▶ **WHAT YOU HAVE TO DO**
The whole listing below should be retyped exactly, without any images.

▶ **AVAILABLE DATA**
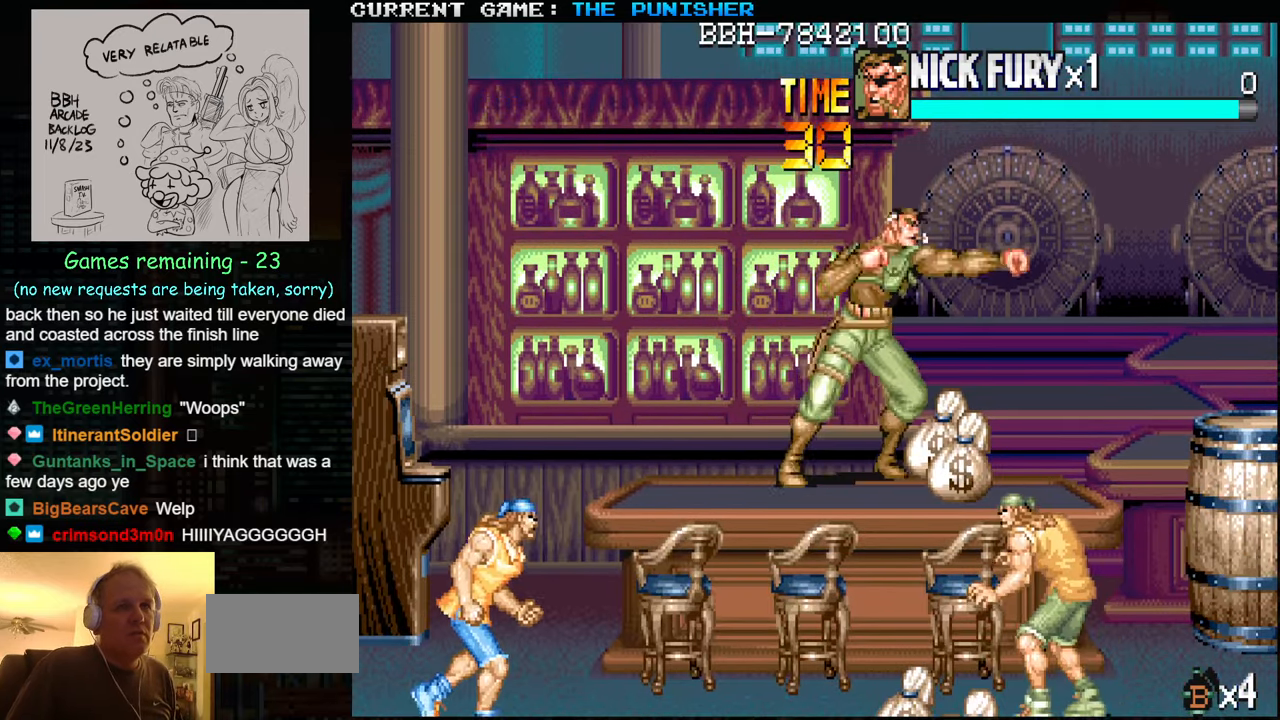
{"buttons": [], "left_stick": "center", "events": [[250, "SQUARE", "down"], [317, "SQUARE", "up"], [400, "left_stick", "center"]]}
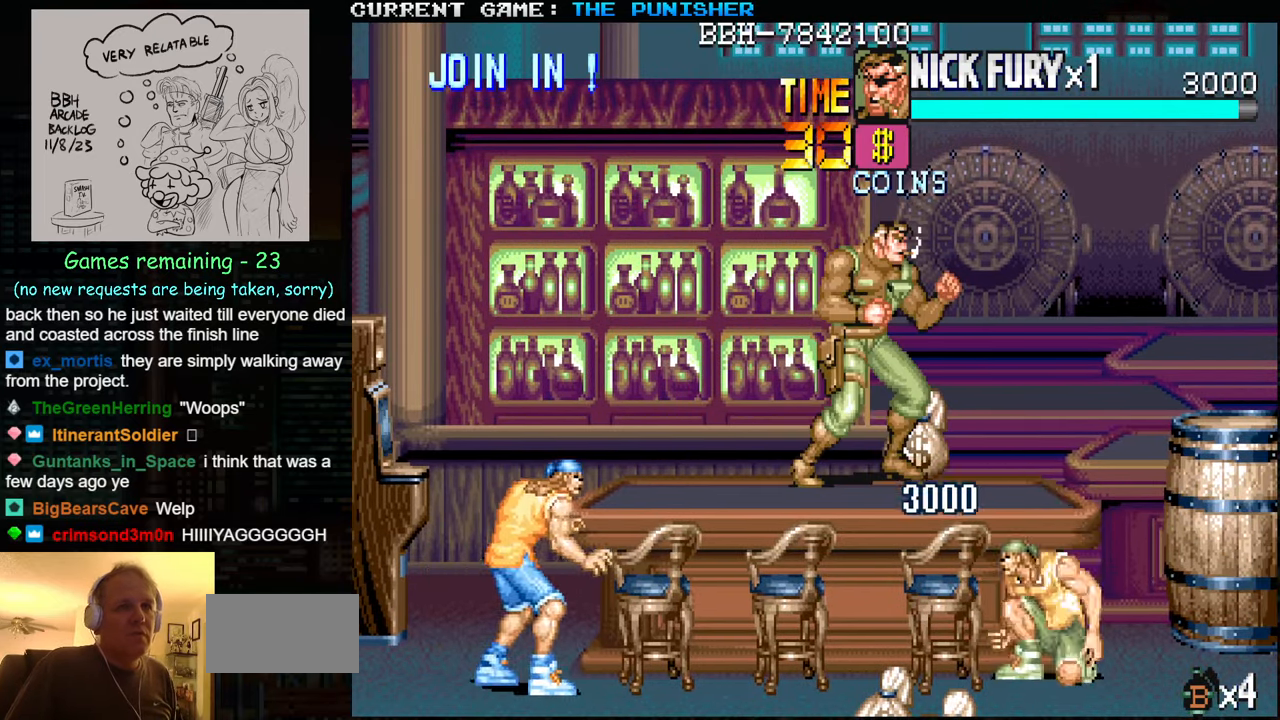
{"buttons": [], "left_stick": "left", "events": [[67, "SQUARE", "down"], [150, "SQUARE", "up"], [283, "left_stick", "left"]]}
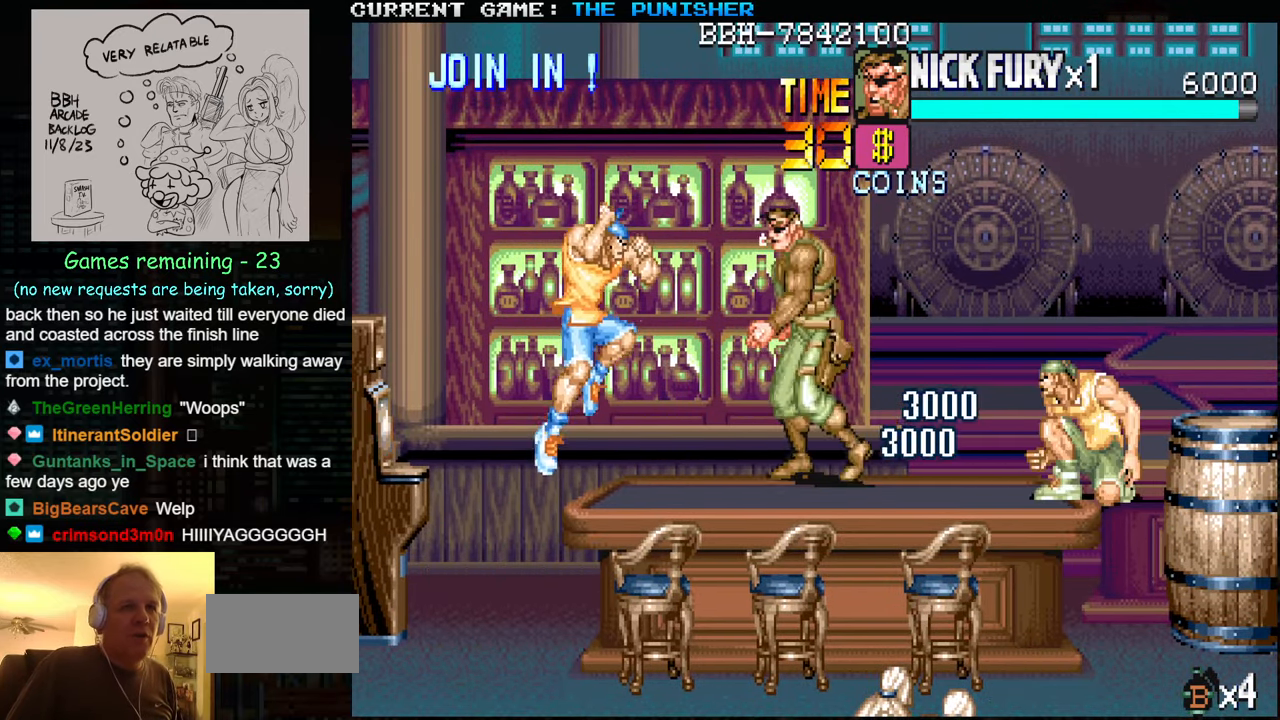
{"buttons": ["SQUARE"], "left_stick": "down", "events": [[100, "left_stick", "center"], [167, "SQUARE", "down"], [233, "SQUARE", "up"], [283, "left_stick", "down"], [333, "SQUARE", "down"], [383, "SQUARE", "up"], [450, "SQUARE", "down"]]}
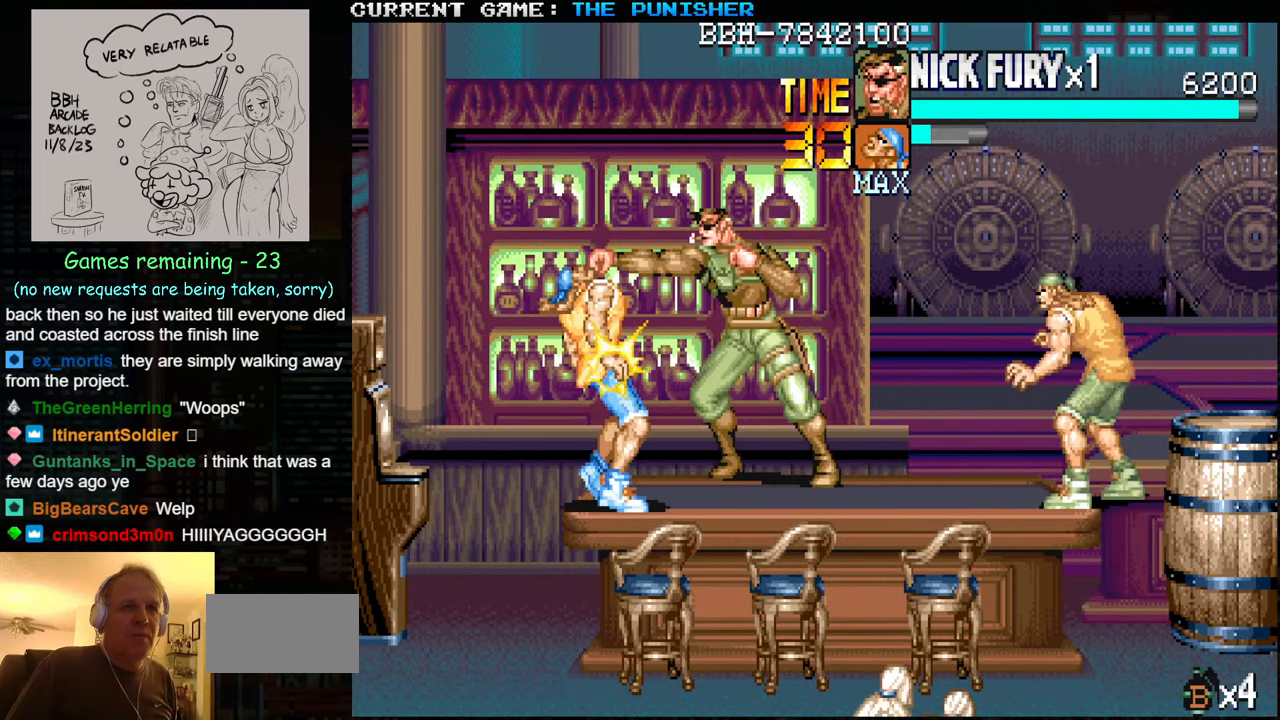
{"buttons": [], "left_stick": "down", "events": [[33, "SQUARE", "up"], [133, "SQUARE", "down"], [183, "SQUARE", "up"], [267, "SQUARE", "down"], [333, "SQUARE", "up"], [400, "SQUARE", "down"], [500, "SQUARE", "up"]]}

▶ **RESULT OF THIS EXERCISE**
{"buttons": [], "left_stick": "center", "events": [[250, "SQUARE", "down"], [317, "SQUARE", "up"], [400, "left_stick", "center"]]}
{"buttons": [], "left_stick": "left", "events": [[67, "SQUARE", "down"], [150, "SQUARE", "up"], [283, "left_stick", "left"]]}
{"buttons": ["SQUARE"], "left_stick": "down", "events": [[100, "left_stick", "center"], [167, "SQUARE", "down"], [233, "SQUARE", "up"], [283, "left_stick", "down"], [333, "SQUARE", "down"], [383, "SQUARE", "up"], [450, "SQUARE", "down"]]}
{"buttons": [], "left_stick": "down", "events": [[33, "SQUARE", "up"], [133, "SQUARE", "down"], [183, "SQUARE", "up"], [267, "SQUARE", "down"], [333, "SQUARE", "up"], [400, "SQUARE", "down"], [500, "SQUARE", "up"]]}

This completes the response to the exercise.